0
votes

I am posing an interesting and useful question that needs to be carried out in MATLAB. It is about efficiency of programming by avoiding using Loops"

Assume a matrix URm whose columns are products and rows are people. The matrix entries are rating of people to these products, and this matrix is sparse as each person normally rates only few products.

 URm  [n_u, n_i]

Another matrix of interest is F, which contains attribute for each of the products and the attribute is of fixed length:

 F  [n_f,n_i]

We divide the URm into two sub-matrices randomly: URmTrain and URmTest where the former is used for training the system and the latter for test. These two matrices have similar rows (users) but they could have different number of columns (products).

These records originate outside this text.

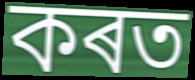
কৰত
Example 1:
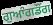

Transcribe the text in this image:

ਗੁਆੰਗਡੌਂਗ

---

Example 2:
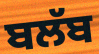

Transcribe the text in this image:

ਬਲੱਬ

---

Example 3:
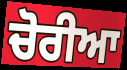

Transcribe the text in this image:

ਚੋਰੀਆ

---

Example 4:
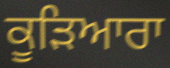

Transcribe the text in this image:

ਕੂੜਿਆਰਾ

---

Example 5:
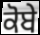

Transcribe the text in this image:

ਕੋਬੇ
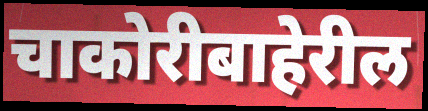
चाकोरीबाहेरील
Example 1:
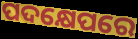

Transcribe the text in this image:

ପଦକ୍ଷେପରେ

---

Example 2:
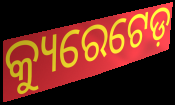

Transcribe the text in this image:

କ୍ୟୁରେଟେଡ଼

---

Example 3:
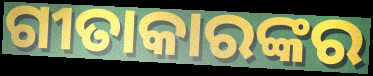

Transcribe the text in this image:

ଗୀତାକାରଙ୍କର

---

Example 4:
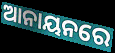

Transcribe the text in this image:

ଆନାୟନରେ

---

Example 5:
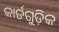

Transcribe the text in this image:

କାର୍ଡଗୁଡ଼ିକ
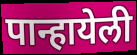
पान्हायेली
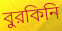
বুরকিনি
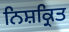
ਨਿਸ਼ਕ੍ਰਿਤ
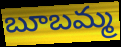
బూబమ్మ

We can find the similarity between items very fast using pdist() or Matrix transpose:

 S = F * F' ; 

For each row (user) in URmTest:

URmTestp = zeros(size(URmTest));
u = 1 ;   %% Example user 1

for i = 1 : size(URmTest,2)
indTrain = find(URmTrain(u,:)) ;   % For each user, search for items  in URmTrain that have been rated by the the user (i.e. the have a rating greater than zero)
  for j = 1 : length(indTrain)
    URmTestp(u,i) = URmTestp(u,i) + S(i,indTrain(j))*URmTrain(u,indTrain(j))
  end
end

where URmp is the predicted version of URm and we can compute an error on how good our prediction has been.

Example

Lets's make a simple example. Let's assume the items user 1 has rated items 3 , 5 and 17:

indTrain = [3 5 17]

For each item j in URmTest, I want to predict the rating using the following formula:

URmTestp(u,j) = S(j,3)*URmTrain(u,3) + S(j,5)*URmTrain(u,5) + S(j,17)*URmTrain(u,17)

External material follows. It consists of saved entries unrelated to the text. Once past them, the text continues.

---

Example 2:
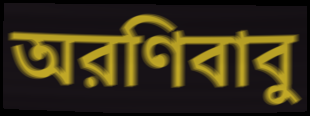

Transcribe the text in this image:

অরণিবাবু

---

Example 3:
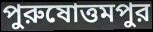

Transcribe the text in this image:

পুরুষোত্তমপুর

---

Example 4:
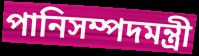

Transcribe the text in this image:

পানিসম্পদমন্ত্রী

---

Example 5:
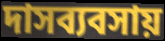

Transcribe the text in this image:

দাসব্যবসায়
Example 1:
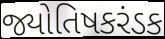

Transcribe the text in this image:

જ્યોતિષકરંડક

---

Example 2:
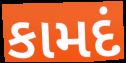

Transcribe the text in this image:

કામદં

Once completed this process needs to be repeated for all users.

As URm is typically very big, I prefer options which use least amount of 'loops'. We may be able to take advantage of bsxfun but I am not sure if we can.

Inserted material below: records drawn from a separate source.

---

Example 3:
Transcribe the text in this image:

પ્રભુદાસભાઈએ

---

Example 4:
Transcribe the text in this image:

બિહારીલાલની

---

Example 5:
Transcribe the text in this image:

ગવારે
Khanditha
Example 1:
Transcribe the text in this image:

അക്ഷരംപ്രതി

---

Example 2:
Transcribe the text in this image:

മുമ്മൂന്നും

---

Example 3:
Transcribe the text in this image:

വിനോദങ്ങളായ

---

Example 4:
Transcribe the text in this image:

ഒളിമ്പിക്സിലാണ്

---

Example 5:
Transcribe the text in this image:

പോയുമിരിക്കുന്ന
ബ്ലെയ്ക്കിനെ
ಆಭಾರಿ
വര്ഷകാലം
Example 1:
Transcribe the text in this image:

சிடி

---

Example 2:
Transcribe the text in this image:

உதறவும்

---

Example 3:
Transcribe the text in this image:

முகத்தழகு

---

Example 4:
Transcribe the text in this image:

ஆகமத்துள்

Please suggest me ides that can help on accelerating this process as rapid as possible. Thank you

1
I suggest that you add a working loop-based example, that would explain it much more clearly what you wish to achieve. - Andras Deak
Andras, thanks for your comment. If we can answer this question more than 50% of the problem is solved. Just consider the example I gave, where indTrain is variable length but indTest is of length 1. Can we write the prediction formula avoiding loop? - Yas
I might have been a bit passive-agressive with my previous comment. Here's the direct version: I have no idea what you're exactly trying to do. I'd gladly vectorize it for you, but for that you need to specify your problem in clear terms. As far as programming questions go, code is as clear as it gets. - Andras Deak
Getting better:) If s_ij is in fact dependent on i and j, then put it in the inner loop as s_ij = F(:,indTest(i)) .* F(:,indTrain(j)). - Andras Deak
Also, I suspect that every URmp(u,i) should in fact be URmp(u,indTest(i)). - Andras Deak

1 Answers

1
votes

I'm still not sure I completely understand your problem. But it seems to me that if you pre-compute s_ij as

s_ij = F.' * F   %'// [ni x ni] matrix

then what you're after is simply

URmTestp(u,indTest) = URmTrain(u,indTrain) * s_ij(indTrain,indTest);
% or
%URmTestp(u,:) = URmTrain(u,indTrain) * s_ij(indTrain,:);

or if you only compute a smaller s_ij block only for the necessary arrays,

s_ij = F(:,indTrain).' * F(:,indTest);

then

URmTestp(u,indTest) = URmTrain(u,indTrain) * s_ij;

Alternatively, you can always compute the necessary subblock of s_ij on the fly:

URmTestp(u,indTest) = URmTrainp(u,indTrain) * F(:,indTrain).'*F(:,indTest);

If I understand correctly that indTest and indTrain are functions of u, such as

URmTestp = zeros(n_u,n_i);  %// pre-allocate here!
for u=1:n_u
    indTest = testCell{u};
    indTrain = trainCell{u};
    URmTestp(u,indTest) = URmTrainp(u,indTrain) * F(:,indTrain).'*F(:,indTest); %'
    ...
end

then probably not much can be vectorized on this loop, unless there's a very tricky indexing scheme that allows you to use linear indices. I'd stick with this setup.